===== Given records =====

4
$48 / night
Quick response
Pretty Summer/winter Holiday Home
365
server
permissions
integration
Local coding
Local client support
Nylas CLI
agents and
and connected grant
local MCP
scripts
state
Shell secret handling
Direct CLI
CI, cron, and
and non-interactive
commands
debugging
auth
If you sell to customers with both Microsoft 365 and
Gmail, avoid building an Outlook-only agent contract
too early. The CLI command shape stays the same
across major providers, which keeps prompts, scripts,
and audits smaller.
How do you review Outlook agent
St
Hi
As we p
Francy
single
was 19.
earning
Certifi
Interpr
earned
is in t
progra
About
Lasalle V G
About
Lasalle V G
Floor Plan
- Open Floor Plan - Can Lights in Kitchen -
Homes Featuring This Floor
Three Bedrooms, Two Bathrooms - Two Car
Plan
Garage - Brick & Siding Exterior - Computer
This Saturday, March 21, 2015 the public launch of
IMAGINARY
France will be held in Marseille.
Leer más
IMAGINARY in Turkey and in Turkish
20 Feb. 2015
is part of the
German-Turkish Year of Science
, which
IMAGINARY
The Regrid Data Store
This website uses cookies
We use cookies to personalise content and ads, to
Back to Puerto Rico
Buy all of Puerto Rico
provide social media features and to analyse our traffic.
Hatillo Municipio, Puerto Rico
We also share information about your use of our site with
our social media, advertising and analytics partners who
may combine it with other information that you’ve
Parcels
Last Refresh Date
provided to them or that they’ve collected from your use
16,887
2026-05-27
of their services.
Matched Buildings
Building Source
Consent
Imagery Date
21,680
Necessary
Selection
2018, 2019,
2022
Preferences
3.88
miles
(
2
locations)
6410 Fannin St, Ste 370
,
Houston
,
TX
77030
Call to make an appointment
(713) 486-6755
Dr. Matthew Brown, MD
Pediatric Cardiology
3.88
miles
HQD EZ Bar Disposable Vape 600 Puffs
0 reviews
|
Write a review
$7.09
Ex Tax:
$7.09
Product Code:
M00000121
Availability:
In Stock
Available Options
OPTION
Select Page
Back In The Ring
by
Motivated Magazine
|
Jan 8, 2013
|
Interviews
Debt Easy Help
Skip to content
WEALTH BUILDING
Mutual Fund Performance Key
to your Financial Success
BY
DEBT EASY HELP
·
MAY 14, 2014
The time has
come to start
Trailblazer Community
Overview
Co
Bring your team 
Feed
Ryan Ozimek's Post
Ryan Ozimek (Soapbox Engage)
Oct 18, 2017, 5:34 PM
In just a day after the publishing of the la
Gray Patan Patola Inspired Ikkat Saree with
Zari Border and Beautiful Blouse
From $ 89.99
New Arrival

=====

Can you put every line, from the first line of the items through the line containing "too early. The", into a numbered list, including both of those lines and skipping any blank lines?

1. 4
2. $48 / night
3. Quick response
4. Pretty Summer/winter Holiday Home
5. 365
6. server
7. permissions
8. integration
9. Local coding
10. Local client support
11. Nylas CLI
12. agents and
13. and connected grant
14. local MCP
15. scripts
16. state
17. Shell secret handling
18. Direct CLI
19. CI, cron, and
20. and non-interactive
21. commands
22. debugging
23. auth
24. If you sell to customers with both Microsoft 365 and
25. Gmail, avoid building an Outlook-only agent contract
26. too early. The CLI command shape stays the same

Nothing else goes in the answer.